Lost in Translation

My artwork continues to be a self-portrait, an ongoing narrative that searches for meaning and answers to the forces that have governed my life.

In my current images of myth and reality--on themes of sexuality and spirituality, I examine more fully what it is to be a woman in this world of absolutes and contradictions.
In 1931, I was born to Portuguese Catholic parents in a rural farming community in the San Joaquin Valley of California. Their parents had immigrated to America in the late 1800's from the Islands of Faial, Flores, and Pico, in the Acores. My father was very domineering and my grandmother who in those early years needed her sons to help her on the farm believed that education corrupted the mind. So, as a woman, we never questioned our male authority figures, the church, or it's rules to live by. Also, if you were a woman, heaven help you if you ever discussed the subject of "sex."
Early on I was baptized Catholic, studied Catechism and finally through Holy Communion, and Confirmation became a follower of the Catholic law. In one of my images entitled In the Name of the Father, I try to show that we are all born with a cultural belief system and a pattern of life that is imposed upon us from the very beginning. We are therefore, required to conform. If we don't, there are consequences.
James Joyce in his book, Portrait of the Artist states: "When the soul of a man is born in this country there are nets flung at it to hold it back from flight. You talk to me of nationality, language, and religion. I shall try to fly by those nets."
By the age of 17, conforming to the Old World Traditions, I made the mistake of marrying a very domineering and abusive man. I soon divorced him, but by the age of 39, I had remarried and divorced once again. Finally realizing that I had failed at the first half of my life, I decided to go back to college as I now had two children and needed a good job to support them.
By 1975, I received a Master of Arts Degree from Fresno State University.
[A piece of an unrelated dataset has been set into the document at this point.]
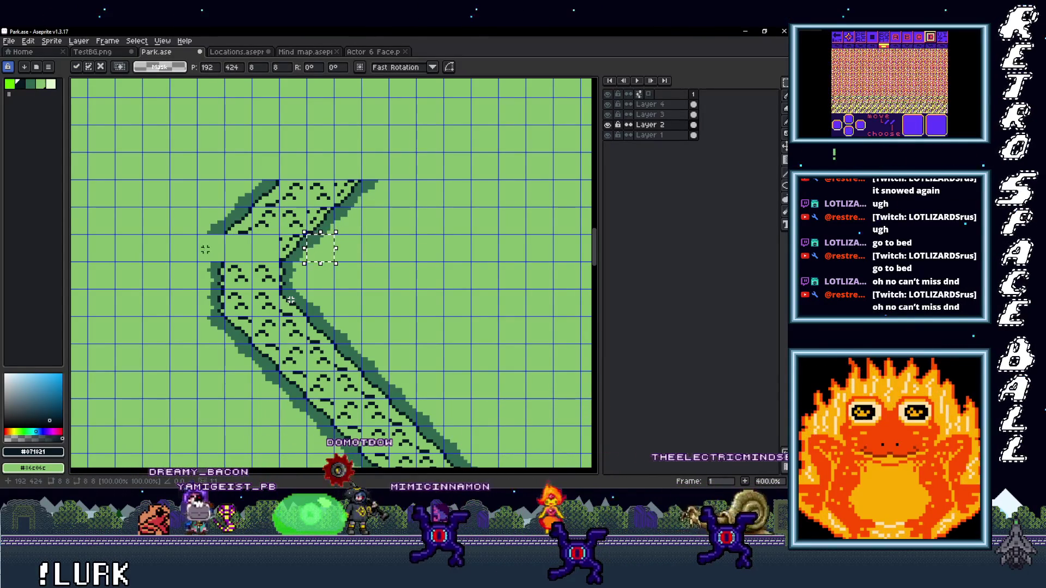
pyautogui.press('ctrl+d')
pyautogui.moveTo(218, 283); pyautogui.dragTo(216, 259)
Becoming an artist and a professor was the final turning point that enabled me to pursue a much happier, creative, and self-fulfilling life. After graduation, I taught at Fresno State University, Fresno City College, College of Sequoias, Corcoran State Prison, and at the Instituto Allende in San Miguel de Allende in Mexico. Finally in 1986, I received a Visiting Artist position with the University of Georgia, in Athens, Georgia. During that time I was also invited to teach for their Studies Abroad Program in Cortona, Italy. As a result I was able to visit Rome, Pompeii, Florence, Ravena, Venice, and London. As an artist, the experiences of traveling in Italy and teaching for the University of Georgia were the most inspirational and transformative years of my life. I was also able to exhibit my artwork in galleries and museums nationally and internationally.
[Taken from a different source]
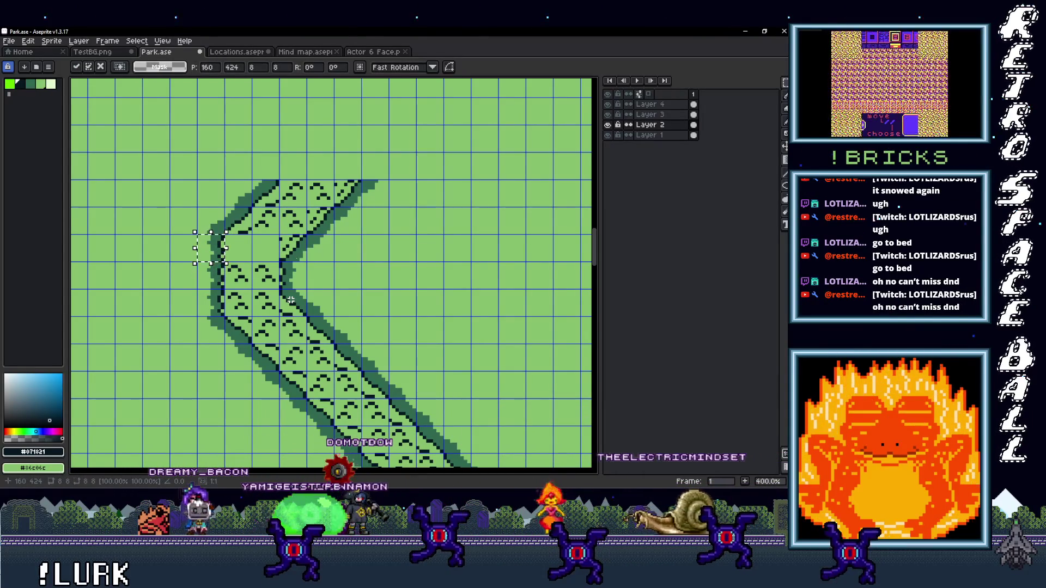
pyautogui.press('ctrl+d')
pyautogui.scroll(-2, 365, 266)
My recent work Lost in Translation was exhibited at the Fresno Arts Museum. Later, I was invited to exhibit the series in Ponta Delgado in the Azores during UMAR's and Portugal's Year of the Woman.
In February of this year I was invited to exhibit the series at the University of Calgary in Canada during their 3-day symposium given by the Department of German, Slavic and East Asian Studies Department. This symposium included scholars and artists in Drama, Literature, Music, and Fine Arts from Universities in Canada, Germany, and Switzerland. The different points of view examined the concept of Tolerance (Inclusion-Exclusion) as it applies to our cultural and religious differences today. As one of the Keynote speakers, I gave a paper entitled: Revisiting Original Sin.
I believe in a personal God. I also respect the gift of life by that force that has brought me here with all the resources I need for my survival and life's journey. What I take issue with are the traditional and misogynist writers of the Jewish, Christian, and Muslim religions who along with very inspiring thoughts have also been responsible for instilling fear and hatred between our cultures and religions. In so doing they have, "demeaned women and condemned them for bringing sin into the world, condemned homosexuality and yet condoned incest, and most but not least, assured their martyrs and heroes a place in heaven when they wage wars and kill innocent people, in the name of their Prophets and Gods."
Hopefully my art work can be one small voice questioning those who continue to believe in the old laws and religious beliefs that continue to punish, condemn, and kill millions of people of all walks of life, because "it's God's will."